Давай, моя славная, твои глазки и губки, а также наших малых, я вас всех обниму, расцелую и благословлю.
Целуй папу, маму, Каю.
Дорогая моя женушка!
Позавчера написал тебе очень грустное письмо и боюсь, потревожил. Сейчас солнце мне светит в окно (7 час. утра) после 4 дождливых дней, где-то поет петух и весело журчит бегущий мимо моей халупы ручей, и уже поэтому одному на душе моей стало бодрее.
Бывают дни, когда за время небольшого их числа переживешь столько, сколько в другое время не переживешь за многие месяцы; таковыми днями были у меня 9–12 апреля… всего четыре, не больше. Сейчас меня развлекает оживленный разговор Игната с солдатом, я вижу, как последний чешет себе голову и покидает моего философа. Дело оказывается в следующем: подходит к Игнату солдат, которому приказано для нас напилить дрова, и жалуется, что ему пилить нечем, а в кухне Офицерского собрания пилу не дают. Игнат, продолжая чистить мою накидку, говорит: «Что же, братик мой, поделаешь, теперь свободы: хотят – дадут, не хотят – не дадут». – «А чем же мне пилить?» – «Да хоть зубами…» Игнат переходит к чистке другой полы.
Итак, были денечки 9–12.IV; я не могу тебе их описывать по цензурным условиям, но могу только заметить, что если мне лично и тяжело было переживать их, то с точки зрения общей пользы и конечного разумного вывода дни 9–12 должны иметь несомненную пользу.

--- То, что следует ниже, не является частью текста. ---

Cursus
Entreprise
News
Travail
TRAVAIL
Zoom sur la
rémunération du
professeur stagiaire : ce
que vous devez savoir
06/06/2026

Они – яркая иллюстрация, в какое положение мы попадаем на войне и, в частности, в боевой обстановке, применяя чисто теоретические и никогда и нигде войной не освещенные приемы мысли и управления. Сегодня я, вероятно, выеду к командиру корпуса, а оттуда к командующему армией, где обо всем буду подробно докладывать. Вот уже шесть дней, как я, попавши в трущобу, не имею о внешнем мире решительно никаких сведений; газеты до нас не доходят, не доходят даже и официальные новости.

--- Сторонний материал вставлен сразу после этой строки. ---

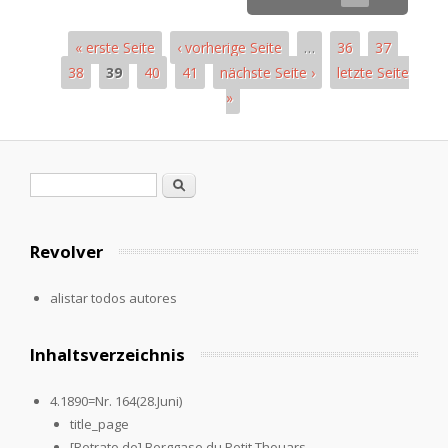
« erste Seite
‹ vorherige Seite
…
36
37
38
39
40
41
nächste Seite ›
letzte Seite
»
Páginas
Formulario de búsqueda
Buscar
Revolver
alistar todos autores
Inhaltsverzeichnis
4.1890=Nr. 164(28.Juni)
title_page
[Retrato de] Berggase du Petit Thouars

Сейчас мое писанье перебивал начальник штаба своим докладом; он сообщил мне очень интересный случай, виновником которого был отчасти и я. Один офицер упорно критиковал окопы и смущал солдат. Узнав, что он лично их не видел, я приказал ему (вместе с надежными людьми) обойти окопы лично и тогда же мне доложить об их состоянии. И что же оказалось: этот благожелатель солдат, а в действительности, подстрекатель, оказался подлым трусом – он в окопы не пошел, сорвал с себя погоны и заявил, что он ни старому, ни новому правительству не присягал, что он «свободный гражданин», а не офицер, и желает жить по заветам Христа. Я приказал этого толстовца (или что он там такое, может быть, немецкий шпион) арестовать и предаю его полевому суду за подстрекательство к бунту и за трусость. Вот тебе, женушка, уголок из пережитого за 9–12 дни.